European Commissioner for the Environment, Janez Poto?nik, has ordered an inquiry to be held on Malta’s spring hunting derogation. The Commissioner was replying to a question by ALDE MEP Zanoni, Vice-President of the inter-group for the Protection of Animals in the European Parliament.


 Mr Zanoni said the Commission is now checking to see if the derogation given to Malta regarding spring hunting respects the EU’s Birds’ Directive.

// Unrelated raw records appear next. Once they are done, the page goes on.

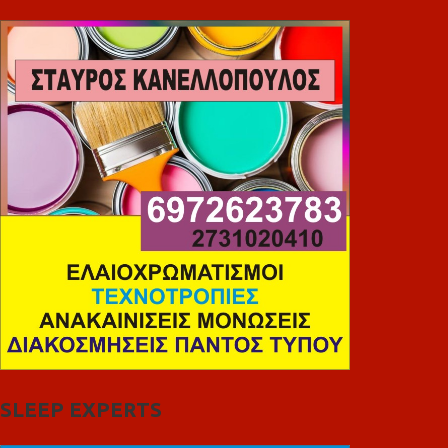
SLEEP EXPERTS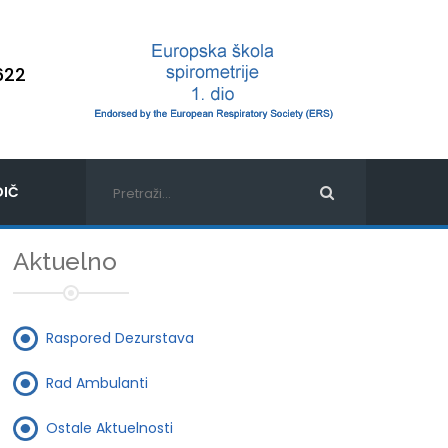
622
IČ
Aktuelno
Raspored Dezurstava
Rad Ambulanti
Ostale Aktuelnosti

He said he has already asked Birdlife International and the Committee against Bird Slaughter (CABS) to send to Brussels all the information they have which show, “without the slightest doubt” that Malta is a truly Far West in hunting.

If the Commission finds that the derogation is not respecting the conditions in which it was given, the Commission might be obliged to act according to EU law, the Commissioner said.

The European Court of Justice (C76/08) decided that between 2004 and 2007 Malta allowed spring hunting in a disproportionate manner. But the Commission left open the possibility of a derogation limited to spring hunting for just two species of birds and under strictly controlled conditions, considering Malta’s “particular circumstances”.

But MEP Zanoni added he had personally taken part at a camp together with Birdlife Malta and CABS volunteers last October and he knows full well “what is going on”. “The truth is,” he added, “that the Maltese government is trying to fool us. I can assure that the quantity of birds that can be hunted thanks to the derogation obtained by the government of Malta was reached within a few hours, rather than in the 20 days that were permitted.”

If Malta persists on going this way, he added, the Commission must carry out proceedings so that the Maltese hunters are fined millions of euros.